Transcription should be exact. Include all entries.

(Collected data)
+ + + +

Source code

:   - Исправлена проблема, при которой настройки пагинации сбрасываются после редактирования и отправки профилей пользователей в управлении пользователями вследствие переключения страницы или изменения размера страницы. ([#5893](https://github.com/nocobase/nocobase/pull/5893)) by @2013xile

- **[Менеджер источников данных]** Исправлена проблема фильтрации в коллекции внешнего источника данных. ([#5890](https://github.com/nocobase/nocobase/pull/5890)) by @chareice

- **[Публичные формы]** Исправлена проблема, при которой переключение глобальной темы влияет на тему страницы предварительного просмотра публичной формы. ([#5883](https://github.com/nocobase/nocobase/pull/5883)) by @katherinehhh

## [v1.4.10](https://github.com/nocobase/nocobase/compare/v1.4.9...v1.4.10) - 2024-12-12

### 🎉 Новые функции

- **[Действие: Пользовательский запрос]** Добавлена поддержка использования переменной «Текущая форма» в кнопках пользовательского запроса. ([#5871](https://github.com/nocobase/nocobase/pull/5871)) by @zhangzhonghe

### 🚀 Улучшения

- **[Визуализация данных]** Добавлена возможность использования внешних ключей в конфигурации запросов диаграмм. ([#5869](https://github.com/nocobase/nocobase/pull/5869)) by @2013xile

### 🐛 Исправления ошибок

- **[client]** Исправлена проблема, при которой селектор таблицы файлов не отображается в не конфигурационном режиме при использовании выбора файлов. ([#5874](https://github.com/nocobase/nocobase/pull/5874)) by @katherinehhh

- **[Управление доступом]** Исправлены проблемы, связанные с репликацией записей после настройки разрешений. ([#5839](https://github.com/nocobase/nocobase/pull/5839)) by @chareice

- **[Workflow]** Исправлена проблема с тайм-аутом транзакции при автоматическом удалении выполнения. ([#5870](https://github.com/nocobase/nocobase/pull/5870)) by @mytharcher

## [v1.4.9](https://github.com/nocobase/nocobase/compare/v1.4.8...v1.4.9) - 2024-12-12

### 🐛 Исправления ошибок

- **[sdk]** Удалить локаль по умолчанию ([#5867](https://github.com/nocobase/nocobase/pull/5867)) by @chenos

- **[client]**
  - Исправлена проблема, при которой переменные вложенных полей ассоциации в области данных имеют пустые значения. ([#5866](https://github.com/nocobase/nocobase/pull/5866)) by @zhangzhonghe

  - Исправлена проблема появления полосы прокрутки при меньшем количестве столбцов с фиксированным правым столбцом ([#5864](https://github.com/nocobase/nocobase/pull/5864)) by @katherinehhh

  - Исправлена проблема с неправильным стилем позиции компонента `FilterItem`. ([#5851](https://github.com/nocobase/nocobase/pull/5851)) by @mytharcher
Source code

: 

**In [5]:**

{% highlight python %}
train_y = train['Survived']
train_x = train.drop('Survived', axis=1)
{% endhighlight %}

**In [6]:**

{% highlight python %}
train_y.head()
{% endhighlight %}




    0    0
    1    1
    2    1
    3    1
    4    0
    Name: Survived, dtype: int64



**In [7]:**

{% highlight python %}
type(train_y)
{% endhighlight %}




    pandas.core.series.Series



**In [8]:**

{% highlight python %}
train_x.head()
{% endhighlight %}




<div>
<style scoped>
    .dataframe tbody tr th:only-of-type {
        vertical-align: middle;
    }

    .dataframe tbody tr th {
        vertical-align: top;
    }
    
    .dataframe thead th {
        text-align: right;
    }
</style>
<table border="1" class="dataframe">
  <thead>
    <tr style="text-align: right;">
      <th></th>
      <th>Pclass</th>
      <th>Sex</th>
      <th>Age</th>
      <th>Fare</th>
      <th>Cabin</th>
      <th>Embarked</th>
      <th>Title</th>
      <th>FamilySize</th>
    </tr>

+ + + +

(Response)
Source code

:   - Исправлена проблема, при которой настройки пагинации сбрасываются после редактирования и отправки профилей пользователей в управлении пользователями вследствие переключения страницы или изменения размера страницы. ([#5893](https://github.com/nocobase/nocobase/pull/5893)) by @2013xile

- **[Менеджер источников данных]** Исправлена проблема фильтрации в коллекции внешнего источника данных. ([#5890](https://github.com/nocobase/nocobase/pull/5890)) by @chareice

- **[Публичные формы]** Исправлена проблема, при которой переключение глобальной темы влияет на тему страницы предварительного просмотра публичной формы. ([#5883](https://github.com/nocobase/nocobase/pull/5883)) by @katherinehhh

## [v1.4.10](https://github.com/nocobase/nocobase/compare/v1.4.9...v1.4.10) - 2024-12-12

### 🎉 Новые функции

- **[Действие: Пользовательский запрос]** Добавлена поддержка использования переменной «Текущая форма» в кнопках пользовательского запроса. ([#5871](https://github.com/nocobase/nocobase/pull/5871)) by @zhangzhonghe

### 🚀 Улучшения

- **[Визуализация данных]** Добавлена возможность использования внешних ключей в конфигурации запросов диаграмм. ([#5869](https://github.com/nocobase/nocobase/pull/5869)) by @2013xile

### 🐛 Исправления ошибок

- **[client]** Исправлена проблема, при которой селектор таблицы файлов не отображается в не конфигурационном режиме при использовании выбора файлов. ([#5874](https://github.com/nocobase/nocobase/pull/5874)) by @katherinehhh

- **[Управление доступом]** Исправлены проблемы, связанные с репликацией записей после настройки разрешений. ([#5839](https://github.com/nocobase/nocobase/pull/5839)) by @chareice

- **[Workflow]** Исправлена проблема с тайм-аутом транзакции при автоматическом удалении выполнения. ([#5870](https://github.com/nocobase/nocobase/pull/5870)) by @mytharcher

## [v1.4.9](https://github.com/nocobase/nocobase/compare/v1.4.8...v1.4.9) - 2024-12-12

### 🐛 Исправления ошибок

- **[sdk]** Удалить локаль по умолчанию ([#5867](https://github.com/nocobase/nocobase/pull/5867)) by @chenos

- **[client]**
  - Исправлена проблема, при которой переменные вложенных полей ассоциации в области данных имеют пустые значения. ([#5866](https://github.com/nocobase/nocobase/pull/5866)) by @zhangzhonghe

  - Исправлена проблема появления полосы прокрутки при меньшем количестве столбцов с фиксированным правым столбцом ([#5864](https://github.com/nocobase/nocobase/pull/5864)) by @katherinehhh

  - Исправлена проблема с неправильным стилем позиции компонента `FilterItem`. ([#5851](https://github.com/nocobase/nocobase/pull/5851)) by @mytharcher
Source code

: 

**In [5]:**

{% highlight python %}
train_y = train['Survived']
train_x = train.drop('Survived', axis=1)
{% endhighlight %}

**In [6]:**

{% highlight python %}
train_y.head()
{% endhighlight %}




    0    0
    1    1
    2    1
    3    1
    4    0
    Name: Survived, dtype: int64



**In [7]:**

{% highlight python %}
type(train_y)
{% endhighlight %}




    pandas.core.series.Series



**In [8]:**

{% highlight python %}
train_x.head()
{% endhighlight %}




<div>
<style scoped>
    .dataframe tbody tr th:only-of-type {
        vertical-align: middle;
    }

    .dataframe tbody tr th {
        vertical-align: top;
    }
    
    .dataframe thead th {
        text-align: right;
    }
</style>
<table border="1" class="dataframe">
  <thead>
    <tr style="text-align: right;">
      <th></th>
      <th>Pclass</th>
      <th>Sex</th>
      <th>Age</th>
      <th>Fare</th>
      <th>Cabin</th>
      <th>Embarked</th>
      <th>Title</th>
      <th>FamilySize</th>
    </tr>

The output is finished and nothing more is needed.